Tuesday, June 08, 2004

Lookout for Wormholes and Dawn

The two most recent Webflix movies watched are Contenders:Series 7 and Donnie Darko.
I knew Donnie Darko had a reputation for weirdness, and it didn't disappoint: There's no getting away from the fact that giant time-travelling rabbits are freaky. Great movie, brilliant 80's music and a story that was dream-like. I even got the ending. Contenders: Series 7 is a fantastic low-budget Film Four presentation, that only had a limited cinema release and Blockbuster shelf-life. Filmed in a mockumentary format, it's Big Brother with guns played out on a streets of small town America. It's ace. Go watch it!


Hear the Hooves of the Ghost Carriage and Horses

We've just had a great weekend away with Sara and Stasher. We stayed in the isolated Palmer's Lodge -- part of the Victoria Hotel -- in the grounds of the Earl of Leicester's Holkham Estate on the coast of Norfolk. We travelled up via Cambridge on Thursday, so it felt like a proper long weekend break.
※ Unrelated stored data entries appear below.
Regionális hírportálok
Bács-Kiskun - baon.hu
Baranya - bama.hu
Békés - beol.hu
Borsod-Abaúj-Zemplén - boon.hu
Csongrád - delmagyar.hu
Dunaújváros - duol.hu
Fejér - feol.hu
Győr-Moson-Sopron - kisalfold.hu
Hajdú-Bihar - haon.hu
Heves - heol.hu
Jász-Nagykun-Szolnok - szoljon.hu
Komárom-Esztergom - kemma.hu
Here's a brief report on what happened:

Sara and Stasher paid for our lodgings -- it was Vic's 30th birthday present.
We paid for the dinner on Saturday night.
The Palmer's Lodge is part of a great stone gate -- originally the boundary of the 25,000 acre Holkham Estate.
At midnight you can apparently sometimes hear the sound of hooves, as the ghostly apparition of a carriage and four horses dashes through the gate on the way to some tragedy.
Vic couldn't sleep -- she was worried about the haunting.
The hotel receptionist told us that the story of the ghost carriage is hogwash... but one of the hotel rooms really is haunted.
The Palmer's Lodge second bedroom, bathroom, kitchen and dining room is underground in converted cellars: With the low arched roofs and Vic's hairy Hobbit feet, I felt like Gandalf in Baggins End.
We drove through herds of deer, flocks of pheasants and colonies of rabbits each time we drove the two mile trip back and forth to the hotel.
The local Ice House lager is very good.
The beach at Holkham is the one Gwenny Palthrow walks down at the end of Shakespeare in Love.
When the tide is out, you have to walk miles from the sand dunes to reach the water.
The walk consists of stagnate mud-flats and quicksand: Not the best terrain for a baby buggy and flip-flops.
Stasher wore his shirt on his head. He looked like Lawrence of Arabia. Normally the first to fry with his fair skin, Stasher was the only one of us -- apart from India -- not to get burnt in the sun.
India loves sand.
India loves to eat sand.
There are no donkey rides at Holkham beach.
Having a picnic on the beach is one of life's true pleasures.
I mastered the art of boomerang throwing on the Holkham Estate cricket pitch.
I almost decapitated two tourists with said boomerang.
I almost decapitated a cricketer by throwing a cricket ball to him, whilst he had his back to me.
He didn't thank me for returning the ball.
We visited the estate church and left wanting to know what happened to Ann Cooper: There was an empty space for her on her husband's 1801 tombstone, but all her children and grandchildren had apparently died earlier than she (buried in the family plot). Vic guessed that Ann might have remarried, but it's one of those unanswered mysteries you always find when visiting graveyards.
Jamie Oliver has a house in Burnham Market. It's probably pukka.
Well-next-the-Sea has a rock shop which only sells one quality... THE BEST!
Sandringham Palace -- which we visited on Sunday -- is beautiful.
The Queen eats off plates adorned with cutesy animals, sat upon placemats that feature photos of her racehorses: Tableware that wouldn't grace even the most downmarket of 1970's public houses.
The Peterborough to London route is a race-track for F-reg Nova's.